That's a great sentiment.
In urban South Africa however there is constant begging, and if one gave to everyone one would have nothing left.
Apart from the door-to-door beggars there are hordes at some traffic lights. Although there's much genuine need, much of the money goes to drugs and alcohol. The government gives out child grants, and yet young women weave through the traffic with babies in their arms for sympathy. Apparently people even borrow young kids for the porpose. Some of the older kids are schoolchildren who get into tattered clothing to beg for holiday money in the afternoons. We have even seen people changing clothes behind the bushes. It's become a fulltime job, with regular knock-off times around 5.
Then there are the beggars with glorified job descriptions, such as the ubiquitous "car gaurds", who are usually given money out of a mixture of guilt and intimidation.
Revoltingly one hears that in some Asian countries children are deliberately handicapped and deformed to become "professional beggars". I hope we never get to that point.

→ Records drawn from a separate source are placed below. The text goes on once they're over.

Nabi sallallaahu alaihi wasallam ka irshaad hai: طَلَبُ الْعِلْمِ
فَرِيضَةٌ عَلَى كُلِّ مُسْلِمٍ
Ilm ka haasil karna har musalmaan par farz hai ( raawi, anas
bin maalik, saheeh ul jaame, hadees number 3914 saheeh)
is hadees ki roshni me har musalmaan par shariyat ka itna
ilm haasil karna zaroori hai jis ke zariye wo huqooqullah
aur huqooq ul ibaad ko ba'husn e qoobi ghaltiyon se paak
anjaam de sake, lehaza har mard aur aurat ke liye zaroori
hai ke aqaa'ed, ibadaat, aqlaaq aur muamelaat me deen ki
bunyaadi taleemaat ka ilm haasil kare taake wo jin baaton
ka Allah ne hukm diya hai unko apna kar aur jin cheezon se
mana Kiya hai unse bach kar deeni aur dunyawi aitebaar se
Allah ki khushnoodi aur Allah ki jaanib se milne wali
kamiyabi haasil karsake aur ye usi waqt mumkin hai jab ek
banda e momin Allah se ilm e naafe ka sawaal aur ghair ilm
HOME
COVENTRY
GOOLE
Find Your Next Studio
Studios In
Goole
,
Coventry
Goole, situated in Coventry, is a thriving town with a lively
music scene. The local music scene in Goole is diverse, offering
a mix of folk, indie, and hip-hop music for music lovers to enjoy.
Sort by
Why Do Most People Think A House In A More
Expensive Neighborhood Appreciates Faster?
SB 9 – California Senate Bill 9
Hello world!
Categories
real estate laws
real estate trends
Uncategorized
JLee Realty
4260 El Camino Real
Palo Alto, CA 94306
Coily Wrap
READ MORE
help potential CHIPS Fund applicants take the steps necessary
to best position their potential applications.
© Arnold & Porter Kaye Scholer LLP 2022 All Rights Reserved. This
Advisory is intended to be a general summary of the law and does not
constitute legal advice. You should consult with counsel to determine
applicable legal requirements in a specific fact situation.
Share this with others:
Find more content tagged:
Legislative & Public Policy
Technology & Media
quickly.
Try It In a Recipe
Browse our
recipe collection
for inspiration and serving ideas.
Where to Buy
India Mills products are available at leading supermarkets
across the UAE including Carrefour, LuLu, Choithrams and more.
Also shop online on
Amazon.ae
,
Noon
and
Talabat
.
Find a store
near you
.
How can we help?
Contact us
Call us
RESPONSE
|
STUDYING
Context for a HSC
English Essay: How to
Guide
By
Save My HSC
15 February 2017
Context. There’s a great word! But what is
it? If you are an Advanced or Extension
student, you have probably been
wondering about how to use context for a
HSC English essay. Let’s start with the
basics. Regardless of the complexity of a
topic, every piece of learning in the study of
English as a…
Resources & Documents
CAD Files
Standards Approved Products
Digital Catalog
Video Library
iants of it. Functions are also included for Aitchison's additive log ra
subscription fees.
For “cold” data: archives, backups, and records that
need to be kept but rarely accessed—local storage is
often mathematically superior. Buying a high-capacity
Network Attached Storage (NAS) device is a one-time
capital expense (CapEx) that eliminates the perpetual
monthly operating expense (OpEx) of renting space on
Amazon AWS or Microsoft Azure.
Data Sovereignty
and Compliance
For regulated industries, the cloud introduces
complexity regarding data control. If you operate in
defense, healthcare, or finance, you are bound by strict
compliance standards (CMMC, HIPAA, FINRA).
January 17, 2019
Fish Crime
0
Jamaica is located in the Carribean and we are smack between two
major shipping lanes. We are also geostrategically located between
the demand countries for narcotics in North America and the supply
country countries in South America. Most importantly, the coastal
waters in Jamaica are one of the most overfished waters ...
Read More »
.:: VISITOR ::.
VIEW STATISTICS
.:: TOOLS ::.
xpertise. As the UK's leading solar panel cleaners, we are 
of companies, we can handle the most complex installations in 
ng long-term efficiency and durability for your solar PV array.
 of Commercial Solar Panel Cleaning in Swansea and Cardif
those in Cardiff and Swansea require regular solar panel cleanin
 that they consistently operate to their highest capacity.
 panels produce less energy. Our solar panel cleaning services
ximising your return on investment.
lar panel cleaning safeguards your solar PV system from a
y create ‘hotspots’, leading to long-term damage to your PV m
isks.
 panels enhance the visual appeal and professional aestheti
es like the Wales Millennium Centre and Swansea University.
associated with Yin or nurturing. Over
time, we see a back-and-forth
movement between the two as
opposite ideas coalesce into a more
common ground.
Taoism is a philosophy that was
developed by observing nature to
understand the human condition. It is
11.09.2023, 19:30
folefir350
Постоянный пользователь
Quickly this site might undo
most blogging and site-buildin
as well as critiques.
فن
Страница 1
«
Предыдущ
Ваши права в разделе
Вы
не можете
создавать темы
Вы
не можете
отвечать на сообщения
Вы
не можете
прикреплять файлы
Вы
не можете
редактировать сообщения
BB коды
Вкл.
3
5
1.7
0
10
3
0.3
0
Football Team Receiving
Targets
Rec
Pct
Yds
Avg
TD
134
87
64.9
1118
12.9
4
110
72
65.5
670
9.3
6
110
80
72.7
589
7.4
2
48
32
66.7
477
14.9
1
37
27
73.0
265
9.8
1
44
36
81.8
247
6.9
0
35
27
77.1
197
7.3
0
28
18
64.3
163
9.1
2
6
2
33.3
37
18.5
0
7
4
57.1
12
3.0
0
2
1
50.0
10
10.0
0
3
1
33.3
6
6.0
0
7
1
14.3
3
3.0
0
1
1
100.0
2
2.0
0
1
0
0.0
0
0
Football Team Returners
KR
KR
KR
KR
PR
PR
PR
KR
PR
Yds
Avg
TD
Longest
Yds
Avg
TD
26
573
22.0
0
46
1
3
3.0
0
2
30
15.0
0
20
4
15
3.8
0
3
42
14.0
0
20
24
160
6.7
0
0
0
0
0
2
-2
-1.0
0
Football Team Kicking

We already have apparently blind Zimbabweans being led through the traffic (they can make up to R150 a day, which is very good money), although our associations for the blind have warned people not to give them money. Food and any coins under R1 are usually tossed away - one lady made R300 in half a year from the discarded small change she found at traffic lights and parking lots. In fact people have been asked not to give to beggars, but to rather support accredited charities. But some people just won't listen.